As of December, more than 136 medium- and heavy-duty ZET models from more than 41 manufacturers were available for purchase.

Shifting Trends

As recently as March 2022, on-road yard tractors were the most-deployed type of zero-emission truck, according to a previous CALSTART report. Vehicles with low range requirements, such as yard tractors, were dominating ZET deployments, the previous report said. (See With Calif. in Lead, Clean Truck Sales Accelerate Nationwide.)

But now, smaller ZETs have taken the lead.

Cargo vans accounted for 2,565 deployments, or almost half of ZETs placed into service from 2017 through 2022. The price of the zero-emission vans compares favorably to that of their gas-fueled counterparts, the report said, and models such as Ford’s E-Transit van and BrightDrop’s Zevo 600 have become popular.
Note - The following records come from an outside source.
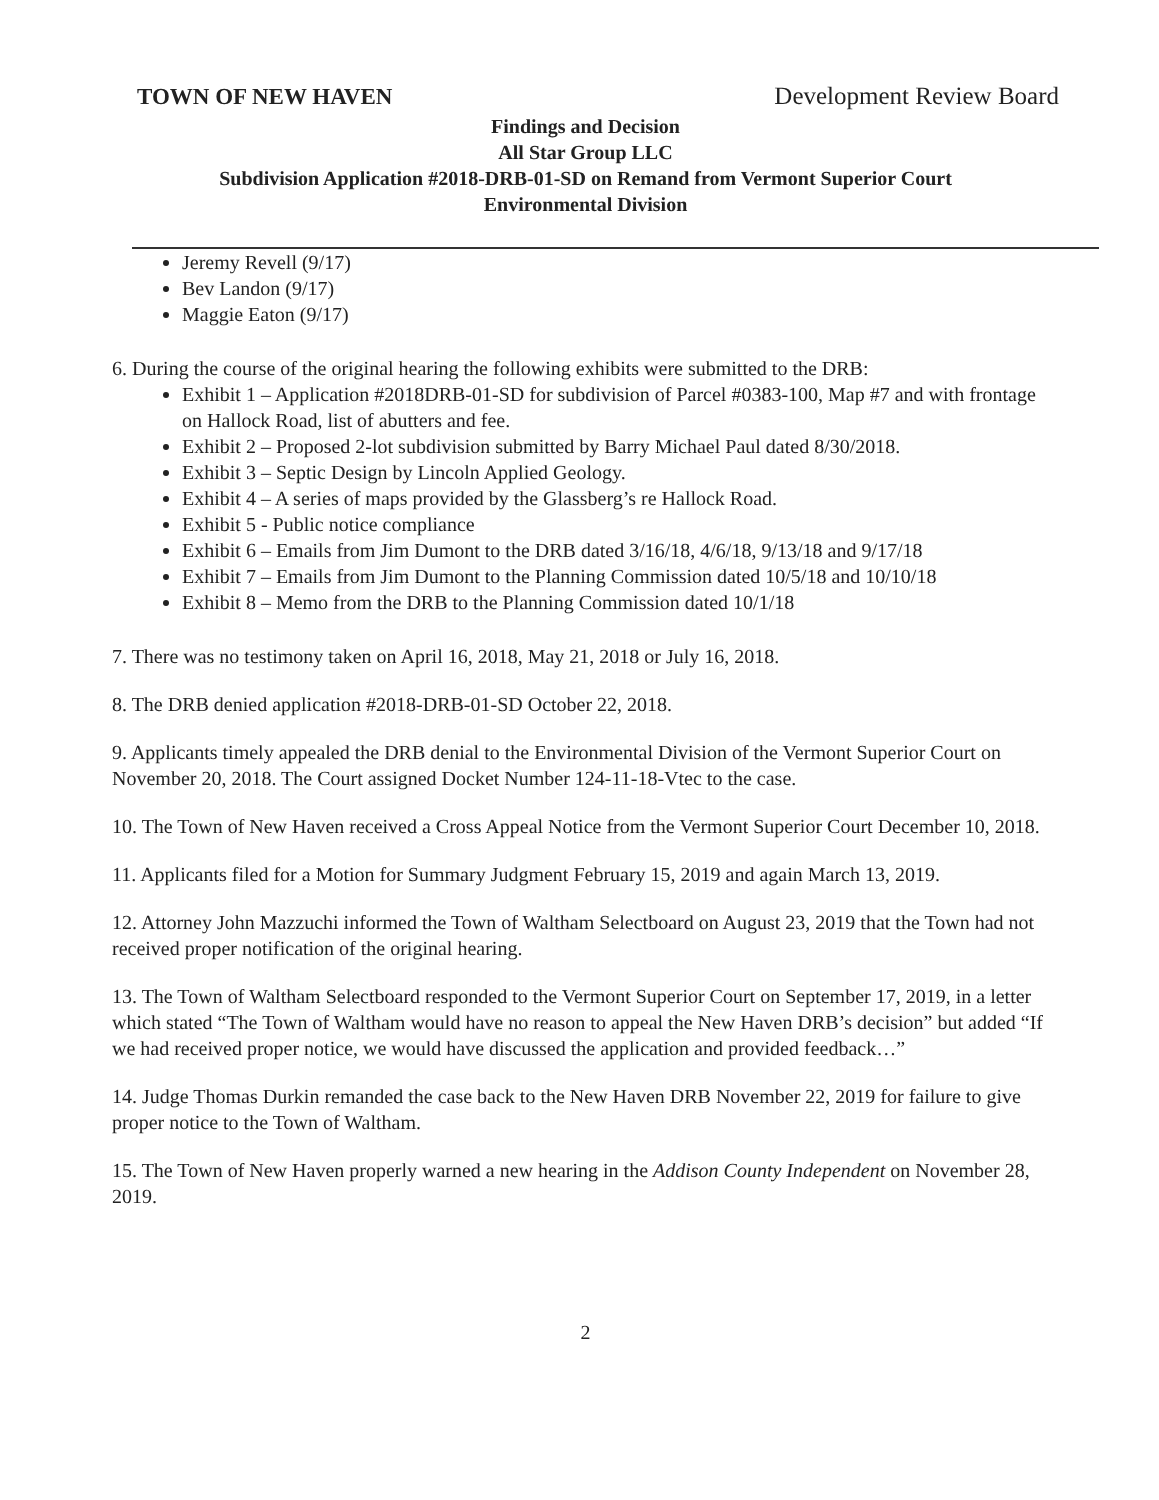TOWN OF NEW HAVEN Development Review Board
Findings and Decision
All Star Group LLC
Subdivision Application #2018-DRB-01-SD on Remand from Vermont Superior Court
Environmental Division
Jeremy Revell (9/17)
Bev Landon (9/17)
Maggie Eaton (9/17)
6. During the course of the original hearing the following exhibits were submitted to the DRB:
Exhibit 1 – Application #2018DRB-01-SD for subdivision of Parcel #0383-100, Map #7 and with frontage on Hallock Road, list of abutters and fee.
Exhibit 2 – Proposed 2-lot subdivision submitted by Barry Michael Paul dated 8/30/2018.
Exhibit 3 – Septic Design by Lincoln Applied Geology.
Exhibit 4 – A series of maps provided by the Glassberg’s re Hallock Road.
Exhibit 5 - Public notice compliance
Exhibit 6 – Emails from Jim Dumont to the DRB dated 3/16/18, 4/6/18, 9/13/18 and 9/17/18
Exhibit 7 – Emails from Jim Dumont to the Planning Commission dated 10/5/18 and 10/10/18
Exhibit 8 – Memo from the DRB to the Planning Commission dated 10/1/18
7. There was no testimony taken on April 16, 2018, May 21, 2018 or July 16, 2018.
8. The DRB denied application #2018-DRB-01-SD October 22, 2018.
9. Applicants timely appealed the DRB denial to the Environmental Division of the Vermont Superior Court on November 20, 2018. The Court assigned Docket Number 124-11-18-Vtec to the case.
10. The Town of New Haven received a Cross Appeal Notice from the Vermont Superior Court December 10, 2018.
11. Applicants filed for a Motion for Summary Judgment February 15, 2019 and again March 13, 2019.
12. Attorney John Mazzuchi informed the Town of Waltham Selectboard on August 23, 2019 that the Town had not received proper notification of the original hearing.
13. The Town of Waltham Selectboard responded to the Vermont Superior Court on September 17, 2019, in a letter which stated “The Town of Waltham would have no reason to appeal the New Haven DRB’s decision” but added “If we had received proper notice, we would have discussed the application and provided feedback…”
14. Judge Thomas Durkin remanded the case back to the New Haven DRB November 22, 2019 for failure to give proper notice to the Town of Waltham.
15. The Town of New Haven properly warned a new hearing in the Addison County Independent on November 28, 2019.
2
“This market is expected to grow quickly, thanks in part to the new federal Commercial Clean Vehicle Credit, which provides up to $7,500 in tax credits to mitigate the incremental cost,” the report said.
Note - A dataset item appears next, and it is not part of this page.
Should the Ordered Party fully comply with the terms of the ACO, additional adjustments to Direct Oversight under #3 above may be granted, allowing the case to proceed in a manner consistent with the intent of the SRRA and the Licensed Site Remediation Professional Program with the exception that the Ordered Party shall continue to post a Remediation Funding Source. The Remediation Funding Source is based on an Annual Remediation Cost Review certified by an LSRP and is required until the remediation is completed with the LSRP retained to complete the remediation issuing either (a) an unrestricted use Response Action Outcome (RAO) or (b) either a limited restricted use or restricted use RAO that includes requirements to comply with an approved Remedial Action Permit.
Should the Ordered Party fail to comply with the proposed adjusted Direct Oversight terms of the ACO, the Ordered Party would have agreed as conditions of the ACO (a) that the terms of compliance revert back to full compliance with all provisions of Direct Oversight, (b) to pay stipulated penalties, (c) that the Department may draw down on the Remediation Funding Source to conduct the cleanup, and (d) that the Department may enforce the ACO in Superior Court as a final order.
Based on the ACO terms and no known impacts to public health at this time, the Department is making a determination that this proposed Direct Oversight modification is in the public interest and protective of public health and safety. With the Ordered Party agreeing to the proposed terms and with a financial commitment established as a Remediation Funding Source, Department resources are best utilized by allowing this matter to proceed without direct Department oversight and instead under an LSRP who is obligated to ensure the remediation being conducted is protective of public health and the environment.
The second-most deployed ZET in the report was yard tractors, with 912 vehicles placed into service.

But pickup trucks scooted into third place, accounting for 831 of ZETs deployed. Zero-emission pickup trucks in the Class 2b weight category became available last year, the report noted.

Deployments by State

Among the 5,483 ZETs placed into service since 2017, CALSTART was able to identify locations for 3,107 of the vehicles.

Among those ZETs, California led the way, with 1,472 deployments. New York followed with 186 ZETs, while Florida and Texas had 137 and 131 deployments, respectively.

Fifty-nine percent of ZET deployments were in states that had adopted California’s Advanced Clean Trucks rule. As of December 2022, those include California, Oregon, Washington, Massachusetts, New York, New Jersey and Vermont. Advanced Clean Trucks requires manufacturers of medium- and heavy-duty trucks to sell an increasing percentage of zero-emission vehicles each year.

California is also home to the Hybrid and Zero-Emission Truck and Bus Voucher Incentive Project (HVIP) for medium- and heavy-duty trucks. From 2011 to 2022, HVIP issued vouchers for 3,149 ZETs totaling $315 million, or roughly $100,000 per vehicle on average, according to CALSTART, which administers HVIP on behalf of the California Air Resources Board (CARB).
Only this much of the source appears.